Repeat the data below word for word, leaving out the pictures.

○ ○ ○ ○ ○

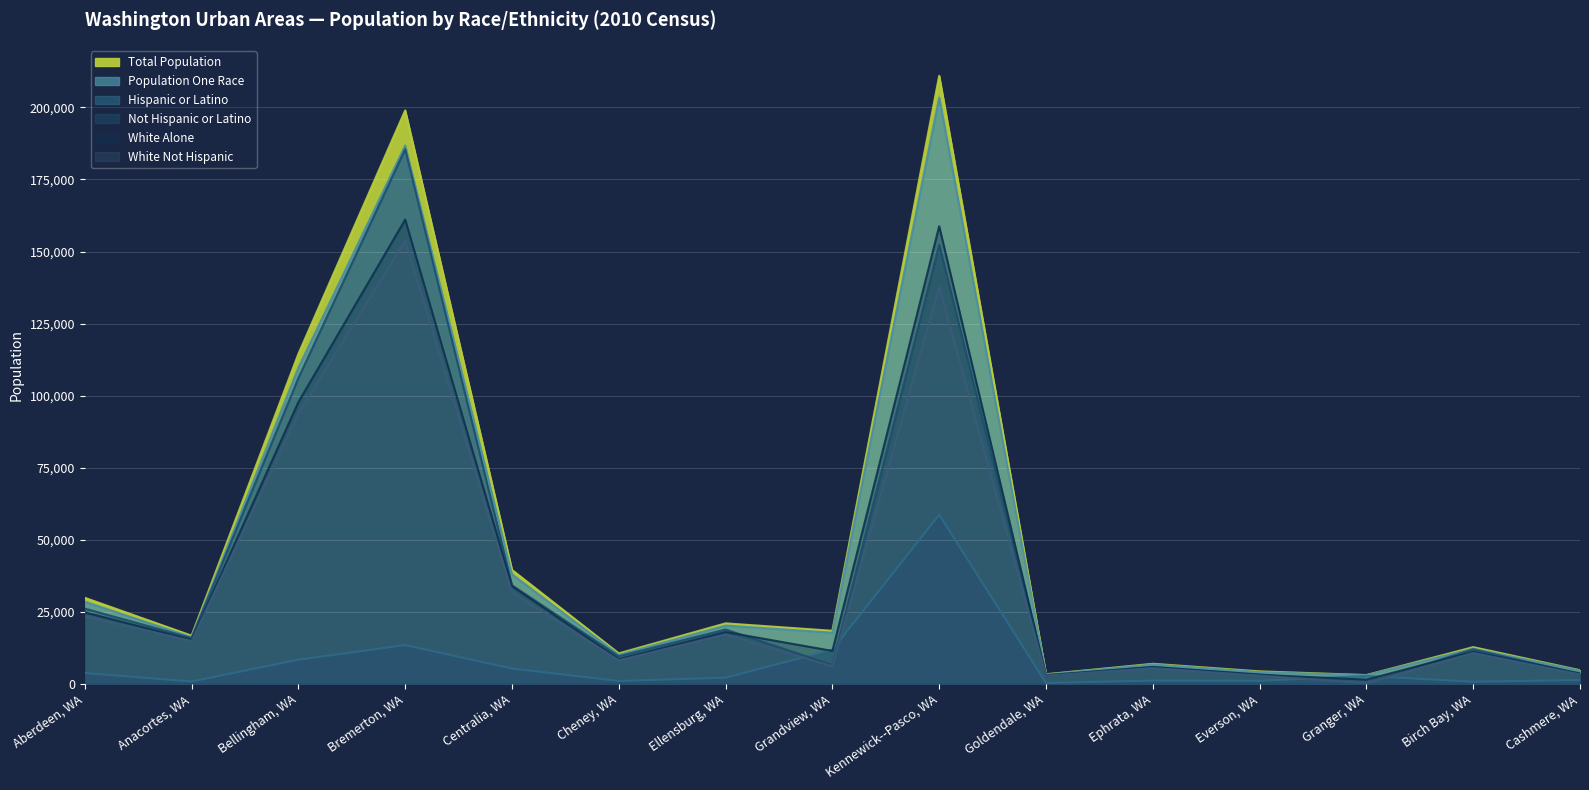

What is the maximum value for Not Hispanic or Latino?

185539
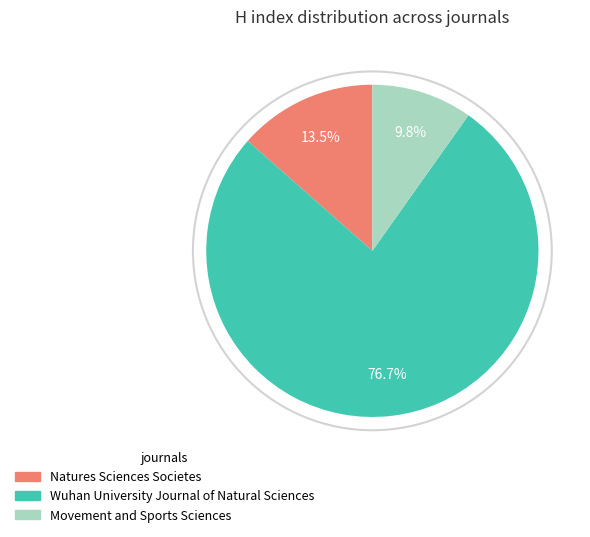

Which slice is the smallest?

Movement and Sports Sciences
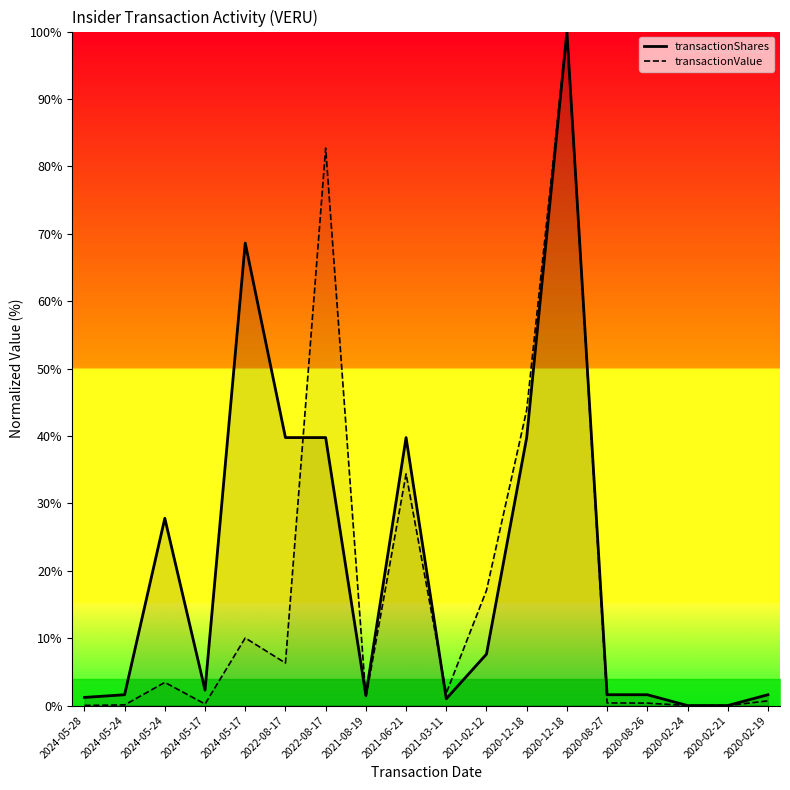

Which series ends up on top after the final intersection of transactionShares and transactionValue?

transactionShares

○ ○ ○ ○ ○

• Completed exercise:
What is the maximum value for Not Hispanic or Latino?

185539

Which slice is the smallest?

Movement and Sports Sciences

Which series ends up on top after the final intersection of transactionShares and transactionValue?

transactionShares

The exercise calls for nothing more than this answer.